1 Odissi scholar Anurima Banerji shows the historical processes of the disenfranchisement of the Maharis and the Gotipuas and the appropriation of the dance form by middle classes and elites. While the Odissi dance is based on Mahari ritual, the actual Mahari body remains obscured in its nationalist and chauvinist dichotomous overdeterminations as being virginally pure as Jagannath’s consort or as being sexually promiscuous prostitutes.

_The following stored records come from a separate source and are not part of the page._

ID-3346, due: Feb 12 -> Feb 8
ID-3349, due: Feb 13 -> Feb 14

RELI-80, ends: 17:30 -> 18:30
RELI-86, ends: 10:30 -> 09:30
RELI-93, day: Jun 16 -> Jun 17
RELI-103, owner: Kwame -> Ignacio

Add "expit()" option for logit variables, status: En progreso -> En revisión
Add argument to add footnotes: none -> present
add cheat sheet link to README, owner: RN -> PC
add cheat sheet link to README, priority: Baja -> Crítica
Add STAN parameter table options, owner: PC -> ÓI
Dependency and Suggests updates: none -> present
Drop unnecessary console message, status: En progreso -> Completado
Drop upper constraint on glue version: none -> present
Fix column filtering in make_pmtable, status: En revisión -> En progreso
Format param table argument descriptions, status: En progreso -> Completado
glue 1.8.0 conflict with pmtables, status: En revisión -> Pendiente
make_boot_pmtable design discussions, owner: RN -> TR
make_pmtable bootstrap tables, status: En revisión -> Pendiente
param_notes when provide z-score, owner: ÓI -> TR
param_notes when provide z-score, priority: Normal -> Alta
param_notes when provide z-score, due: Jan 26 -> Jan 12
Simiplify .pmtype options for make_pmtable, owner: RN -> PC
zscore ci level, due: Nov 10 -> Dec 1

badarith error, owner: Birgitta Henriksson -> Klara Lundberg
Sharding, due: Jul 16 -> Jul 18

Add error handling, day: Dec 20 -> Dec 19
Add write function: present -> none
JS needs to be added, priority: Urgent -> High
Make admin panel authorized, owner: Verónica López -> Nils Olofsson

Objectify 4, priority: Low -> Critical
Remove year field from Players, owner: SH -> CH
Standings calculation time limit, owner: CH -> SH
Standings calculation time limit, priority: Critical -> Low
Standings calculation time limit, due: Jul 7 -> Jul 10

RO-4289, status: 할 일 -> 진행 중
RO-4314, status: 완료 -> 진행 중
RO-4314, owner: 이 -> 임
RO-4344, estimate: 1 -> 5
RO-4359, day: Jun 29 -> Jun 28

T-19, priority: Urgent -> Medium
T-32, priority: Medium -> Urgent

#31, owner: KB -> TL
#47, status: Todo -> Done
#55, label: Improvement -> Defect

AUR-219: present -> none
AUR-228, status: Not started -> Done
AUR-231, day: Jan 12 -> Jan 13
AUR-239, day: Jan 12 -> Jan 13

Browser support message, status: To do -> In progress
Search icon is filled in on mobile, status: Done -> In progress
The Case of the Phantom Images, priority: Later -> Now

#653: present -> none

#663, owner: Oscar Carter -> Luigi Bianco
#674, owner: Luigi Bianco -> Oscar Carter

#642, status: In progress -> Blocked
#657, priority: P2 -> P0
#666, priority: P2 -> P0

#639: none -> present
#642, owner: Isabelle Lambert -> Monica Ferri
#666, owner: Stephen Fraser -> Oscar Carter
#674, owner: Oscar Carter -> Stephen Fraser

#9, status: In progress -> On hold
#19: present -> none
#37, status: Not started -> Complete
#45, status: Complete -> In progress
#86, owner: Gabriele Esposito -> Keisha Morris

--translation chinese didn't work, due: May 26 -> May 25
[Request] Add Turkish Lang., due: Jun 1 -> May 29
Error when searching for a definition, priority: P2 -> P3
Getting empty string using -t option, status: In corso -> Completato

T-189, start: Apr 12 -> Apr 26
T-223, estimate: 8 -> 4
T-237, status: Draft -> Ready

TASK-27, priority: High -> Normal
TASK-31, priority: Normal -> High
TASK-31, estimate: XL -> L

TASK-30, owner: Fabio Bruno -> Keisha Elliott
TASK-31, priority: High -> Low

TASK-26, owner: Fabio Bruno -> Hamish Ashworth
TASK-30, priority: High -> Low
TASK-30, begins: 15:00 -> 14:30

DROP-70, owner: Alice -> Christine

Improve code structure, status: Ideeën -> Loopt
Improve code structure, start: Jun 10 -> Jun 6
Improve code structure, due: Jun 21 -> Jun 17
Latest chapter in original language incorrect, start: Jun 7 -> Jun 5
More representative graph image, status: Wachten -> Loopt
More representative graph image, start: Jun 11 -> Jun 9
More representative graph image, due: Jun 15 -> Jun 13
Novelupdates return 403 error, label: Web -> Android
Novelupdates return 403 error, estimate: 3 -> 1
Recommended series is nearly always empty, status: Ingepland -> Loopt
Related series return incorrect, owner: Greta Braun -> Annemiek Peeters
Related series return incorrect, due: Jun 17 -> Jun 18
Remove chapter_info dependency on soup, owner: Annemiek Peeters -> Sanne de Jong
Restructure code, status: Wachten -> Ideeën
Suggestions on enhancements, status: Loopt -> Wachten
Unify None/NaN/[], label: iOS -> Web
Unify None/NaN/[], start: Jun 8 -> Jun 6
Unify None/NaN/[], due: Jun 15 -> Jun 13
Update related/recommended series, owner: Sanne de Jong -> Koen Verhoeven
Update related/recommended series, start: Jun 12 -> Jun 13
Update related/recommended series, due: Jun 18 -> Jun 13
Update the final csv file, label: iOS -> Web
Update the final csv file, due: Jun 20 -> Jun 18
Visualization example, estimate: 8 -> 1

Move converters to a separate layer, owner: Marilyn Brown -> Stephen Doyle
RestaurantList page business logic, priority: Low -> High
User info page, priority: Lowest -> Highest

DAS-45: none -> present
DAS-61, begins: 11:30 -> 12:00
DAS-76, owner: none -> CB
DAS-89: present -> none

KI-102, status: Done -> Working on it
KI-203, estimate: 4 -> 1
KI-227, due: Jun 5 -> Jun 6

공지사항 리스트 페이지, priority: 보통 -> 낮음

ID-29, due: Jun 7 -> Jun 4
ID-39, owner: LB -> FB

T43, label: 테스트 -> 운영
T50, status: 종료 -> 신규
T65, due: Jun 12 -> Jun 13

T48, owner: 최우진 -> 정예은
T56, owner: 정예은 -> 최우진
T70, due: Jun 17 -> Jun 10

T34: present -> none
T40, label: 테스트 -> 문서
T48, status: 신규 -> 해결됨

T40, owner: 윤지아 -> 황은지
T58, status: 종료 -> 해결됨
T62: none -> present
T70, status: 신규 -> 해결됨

2 As an Indian classical form, Odissi is based on the Hindu scriptures that are written in Sanskrit, the language of attributed to upper-caste Hindu Brahmins, and the embodiment, through gestures, footwork, movements etc. portray the verbal inscription of Odissi over and above the influences of the indigenous dancing bodies of the Maharis and the Gotipuas who actually practiced the dance form. Another dimension to be mindful of is the differential treatment between the Maharis and the Gotipuas. While the Maharis have disappeared from the landscape of Odisha, the Gotipuas continue to thrive in their indigenous contexts in the village, Raghurajpur. The Brahmanical appropriation and supremacy remain inscribed in the attribution of its origin to the Sastras or scriptures that led to the appellation of the term classical to Odissi. Odissi downplays the contribution of lower class-caste marginalized performers to the textual inscription in the numerous historical texts on performance in Odisha, most of them directly communicating with the Natyasastra.